Lovers of Italian opera — more or less synonymous with lovers of opera — and devotees of the art song will be happy to learn that the UCSB Department of Music is offering “An Afternoon of Italian Opera and Song,” starring students and special guests, at 2 p.m. this Saturday, Feb. 5, in Hahn Hall at the Music Academy of the West, 1070 Fairway Road in Montecito.
The concert is presented by the faculties of the UCSB Voice and Collaborative Piano programs, under the direction of Benjamin Brecher, with faculty members John Ballerino, Susana Poretsky and Paul Sahuc.
The first half of the concert will showcase the songs and solo pieces of individual composers such as Francesco Paolo Tosti, Vincenzo Salvatore Bellini, Stefano Donaudy, Giacomo Puccini and Giuseppe Verdi, while the second half will be given over to arias, scenes and ensembles from individual operas such as Tosca, Ernani, Lucia di Lammermoor (Donizetti), L’Italiana in Algeri (Rossini) and others.

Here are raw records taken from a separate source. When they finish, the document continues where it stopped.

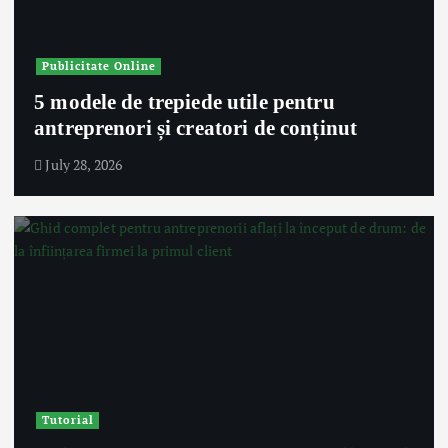
Publicitate Online
5 modele de trepiede utile pentru
antreprenori și creatori de conținut
July 28, 2026
Tutorial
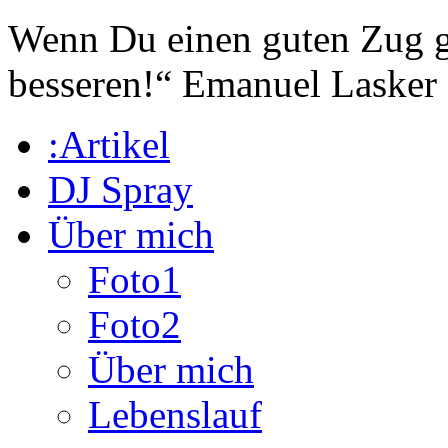
Wenn Du einen guten Zug ge
besseren!“
Emanuel Lasker
:Artikel
DJ Spray
Über mich
Foto1
Foto2
Über mich
Lebenslauf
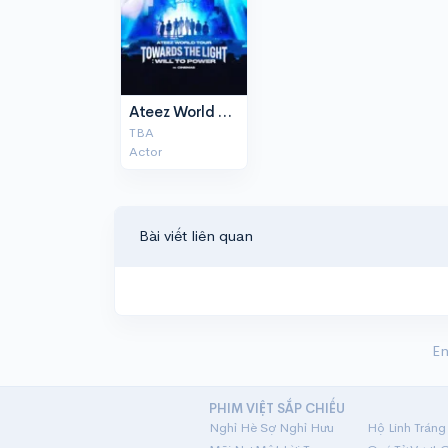
Ateez World Tour Towards The Light: Ý Chí Quyền Năng
TBA
Actor
Bài viết liên quan
En
PHIM VIỆT SẮP CHIẾU
Nghỉ Hè Sợ Nghỉ Hưu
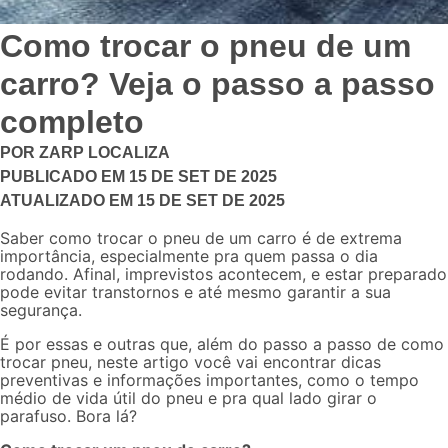
Como trocar o pneu de um
carro? Veja o passo a passo
completo
POR
ZARP LOCALIZA
PUBLICADO EM
15 DE SET DE 2025
ATUALIZADO EM
15 DE SET DE 2025
Saber como trocar o pneu de um carro é de extrema
importância, especialmente pra quem passa o dia
rodando. Afinal, imprevistos acontecem, e estar preparado
pode evitar transtornos e até mesmo garantir a sua
segurança.
É por essas e outras que, além do passo a passo de como
trocar pneu, neste artigo você vai encontrar dicas
preventivas e informações importantes, como o tempo
médio de vida útil do pneu e pra qual lado girar o
parafuso. Bora lá?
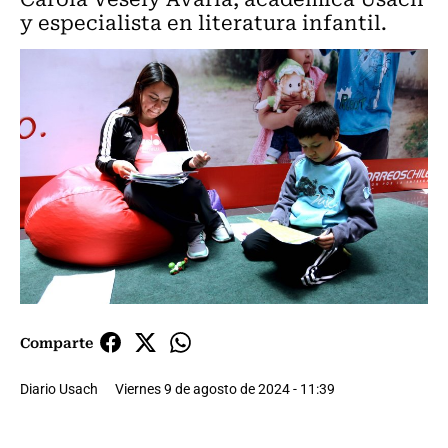
y especialista en literatura infantil.
Comparte
Diario Usach
Viernes 9 de agosto de 2024 - 11:39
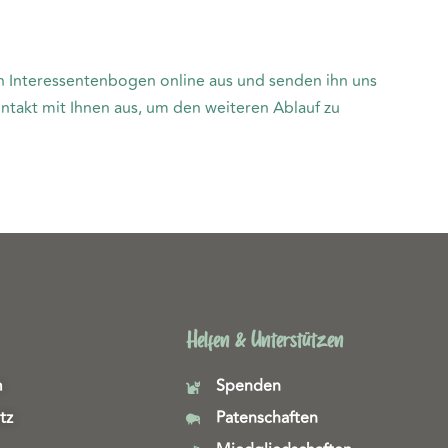
ren Interessentenbogen online aus und senden ihn uns
takt mit Ihnen aus, um den weiteren Ablauf zu
Helfen & Unterstützen
m
Spenden
tz
Patenschaften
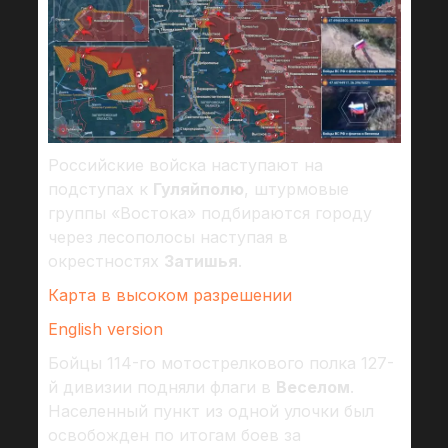
Российские войска наступают на
подступах к
Гуляйполю
, штурмовые
группы «Востока» подбираются городу
через лесополосы наступая в
окрестностях
Затишья
.
Карта в высоком разрешении
English version
Бойцы 114-го мотострелкового полка 127-
й дивизии подняли флаги в
Веселом
.
Населенный пункт из одной улочки был
освобожден по итогам боев за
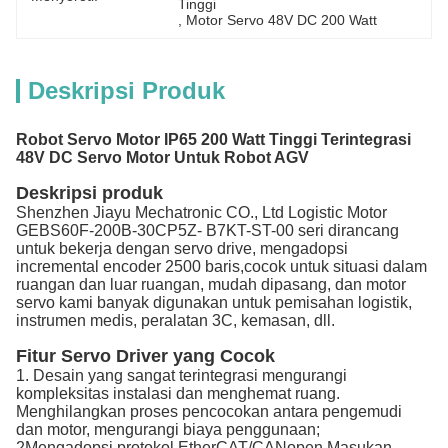
Tinggi
, 
Motor Servo 48V DC 200 Watt
Deskripsi Produk
Robot Servo Motor IP65 200 Watt Tinggi Terintegrasi
48V DC Servo Motor Untuk Robot AGV
Deskripsi produk
Shenzhen Jiayu Mechatronic CO., Ltd Logistic Motor
GEBS60F-200B-30CP5Z- B7KT-ST-00 seri dirancang
untuk bekerja dengan servo drive, mengadopsi
incremental encoder 2500 baris,cocok untuk situasi dalam
ruangan dan luar ruangan, mudah dipasang, dan motor
servo kami banyak digunakan untuk pemisahan logistik,
instrumen medis, peralatan 3C, kemasan, dll.
Fitur Servo Driver yang Cocok
1. Desain yang sangat terintegrasi mengurangi
kompleksitas instalasi dan menghemat ruang.
Menghilangkan proses pencocokan antara pengemudi
dan motor, mengurangi biaya penggunaan;
2Mengadopsi protokol EtherCAT/CANopen Masukan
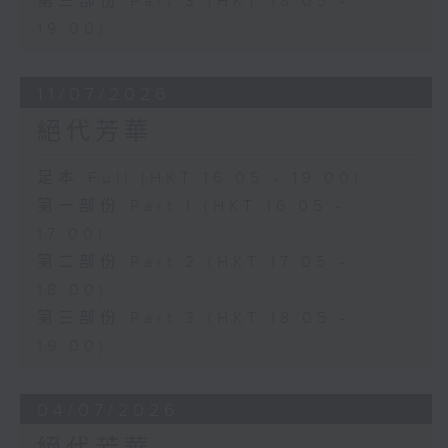
第三部份 Part 3 (HKT 18:05 -
19:00)
11/07/2026
絕代芳華
足本 Full (HKT 16:05 - 19:00)
第一部份 Part 1 (HKT 16:05 -
17:00)
第二部份 Part 2 (HKT 17:05 -
18:00)
第三部份 Part 3 (HKT 18:05 -
19:00)
04/07/2026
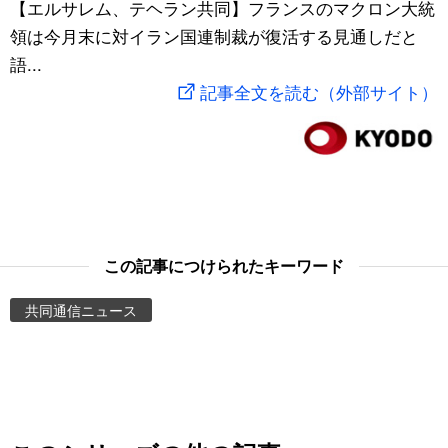
【エルサレム、テヘラン共同】フランスのマクロン大統
スポーツ・東京2020
文化
動画/Live
領は今月末に対イラン国連制裁が復活する見通しだと
語...
科学・技術
Books
記事全文を読む（外部サイト）
暮らし
Cinema
スポーツ・東京2020
Topics
Images
この記事につけられたキーワード
共同通信ニュース
People
東京
お知らせ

Of course, whatever the Italians might claim, they didn’t invent song itself, but their exclusive role in the development of opera is beyond challenge.
As Romain Rolland has written, “The invention of opera is generally attributed to the Florentines at the end of the 16th century. It was said to be the work of a little group of musicians and poets and fashionable people, who gathered about the court of the Grand Duke of Tuscany, or, to speak more exactly, in the salon of a great nobleman, the Count Bardi, between 1590 and 1600. Among the names associated with the creation of this dramatic and musical form, which was to have such astonishing adventures in the world, we find those of Vincenzo Galilei (the father of the great Galileo), the poet Ottavio Rinuccini, the scholar Jacopo Corsi, the singers Peri and Caccini, and Emilio de’ Cavalieri, who was the director of the plays and fetes at Florence” (Some Musicians of Former Days, 1916).
From the astonishing masterpieces of Claudio Monteverdi (1567-1643) to the ingenious entertainments of Gian Carlo Menotti (1911-2007), the Italians have dominated the opera stage for the past four centuries and show no signs of letting go of the crown. Even the German geniuses George Frideric Handel and Wolfgang Amadeus Mozart wrote their greatest operas in Italian forms, with Italian libretti.